Nowadays, BJP leaders are issuing irrational statements which is damaging Narendra Modi’s image to a great extent. Finally, Modi condemned contagious anti-Muslim remarks by one-time associate Pravin Togadia, but his party finds itself entangled in a new episode of hate remarks. Modi urged his people not to issue any irresponsible statements. He did not condemn anyone or state that he disagrees with the statements of Pravin and others. Again, one can misinterpret his statement as “Don’t say anything that can ruin the election for us”. Modi is hand in glove with such people, only difference is that he does not talk or agree to his acts of extremism. If Modi has changed, or is changing, it is good for the country. But people still have doubts whether he would sacrifice his vote bank for good.
Unfortunately, in this country development alone will not turn into votes. This we have seen in the case of Chandrababu Naidu in Andhra Pradesh and Atal Bihari Vajpayee in 2004 general election. Other factors also required for winning. Modi speaks about development whereas Amit Shah tries for other amalgamations. If development is the prime concerned then Amit Shah might be not there in UP. Similar non-developmental aspects for consolidation of votes is done by others like SP, BSP, Akalis, Shiv Sena, DMK/AIADMK etc., and they have succeeded in their efforts. Were you influenced by the speech of Shiv Sena’s Ramdas Kadam who spoke out against Muslims in a rally at which both Modi and Uddhav Thackeray were present, but did not intervene to stop Kadam? Shiv Sena is known for its anti-Muslim stand. However, in a Modi rally at BKC, Uddhav and Modi spoke in favour of Muslims but that was just a lip service. At a rally in Mumbai, just a few minutes before Modi arrived, a leader from the Shiv Sena said to the large crowd, “Narendra Modi will destroy Pakistan within six months if he comes to power.” The remarks by Ramdas Kadam are the latest in a series of comments by hardliners that are threatening to over-shadow the election. Kadam’s party, the Shiv Sena, is the oldest ally of the BJP, which has declared Modi as its prime ministerial candidate. After Modi arrived at the venue with Sena chief Uddhav Thackeray, Kadam continued in Marathi, “If five lakh Muslims can gather at the Azad Maidan, desecrate memorials, attack policemen and molest policewomen… Narendra Modi will surely teach them a lesson. The question here is that, what lesson Modi will going to teach? Are they indicating that they will repeat Gujarat? If Modi is seeking power to teach lesson to Muslims by burning them or eliminating them, then this would be too dangerous for democracy. Kadam, seemed to be searching for an exit route from the controversy. He said, “I said Modi would teach a lesson to Pakistan, not destroy Pakistan.” Now, again someone would like to know, how will Modi teach a lesson to Pakistan?

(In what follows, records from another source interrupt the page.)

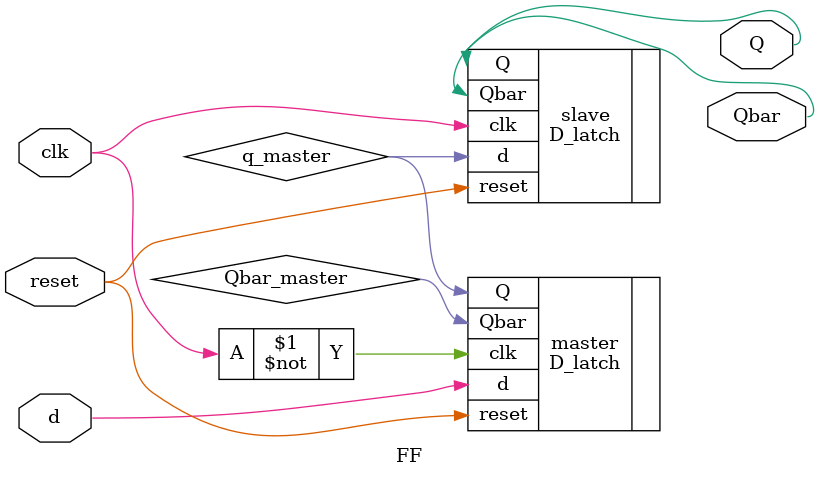
<source format=sv>
`timescale 1ns / 1ps

module FF(
    input logic clk,
    input logic reset,
    input logic d,
    output logic Q,
    output logic Qbar
);

 logic q_master,Qbar_master;

D_latch master (
    .d(d),                 // Data input
    .clk(~clk),             // Enable controlled by inverted clock (transparent when clk is low)
    .reset(reset),             // Active high reset
    .Q(q_master),
    .Qbar(Qbar_master)           // Master latch output
);

// Slave latch
D_latch slave (
    .d(q_master),          // Data input from master latch
    .clk(clk),              // Enable controlled by clock (transparent when clk is high)
    .reset(reset),             // Active high reset
    .Q(Q),
    .Qbar(Qbar)                  // Final output
);



endmodule



</source>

Modi tweeted, “Petty statements by those claiming to be BJP’s well-wishers are deviating the campaign from the issues of development and good governance (sic).” His reprimand is being seen as a reaction to PravinTogadia, a leader of the right-wing Vishwa Hindu Parishad, who faces a police investigation after a video, appeared to show him urging Hindus to evict Muslims from their neighborhoods in Gujarat. Modi disapproved of “petty statements by those claiming to be BJP’s well-wishers,” without naming Pravin Togadia and Giriraj Singh, whose controversial remarks have embarrassed the BJP in the middle of the national election. The BJP’s prime ministerial candidate has not mention names but this was his first response to a massive controversy over alleged hate remarks by Pravin Togadia.
In Gujarat’s Bhavnagar, Togadia was seen on camera telling a gathering how to prevent Muslims from buying property in areas where Hindus are in majority. “We should have it in us to take the law in our own hands in an area where we are a majority and scare them. Modi, who has ruled Gujarat since 2001, is seen to share a fractious relationship with Mr Togadia, his one-time comrade in arms. The two leaders, who rode together to meetings in the 1980s, reportedly fell out after Modi’s second term as chief minister, when he started distancing himself from a radical Hindu agenda.
On the other hand, Modi deserves to be the PM of India by taking his stand on development. Such a calibre leader is the need of the hour. A sincere leader can only stop the factionalism and threat from within country by both majority and minority communal elements and vested interests. One find it difficult to understand but it is the reality. His campaign has so far talked about taking India in a new economic direction with “minimum government, maximum governance”. He has talked about making India a rich and prosperous country by creating jobs for the youth and investing in education and healthcare. Making a direct appeal to young voters, Modi appealed youngsters to not only vote but also come out to campaign for a strong government in Delhi. I hope Modi’s hardcore efforts would be respected by other BJP leaders and some justice will be delivered at the end.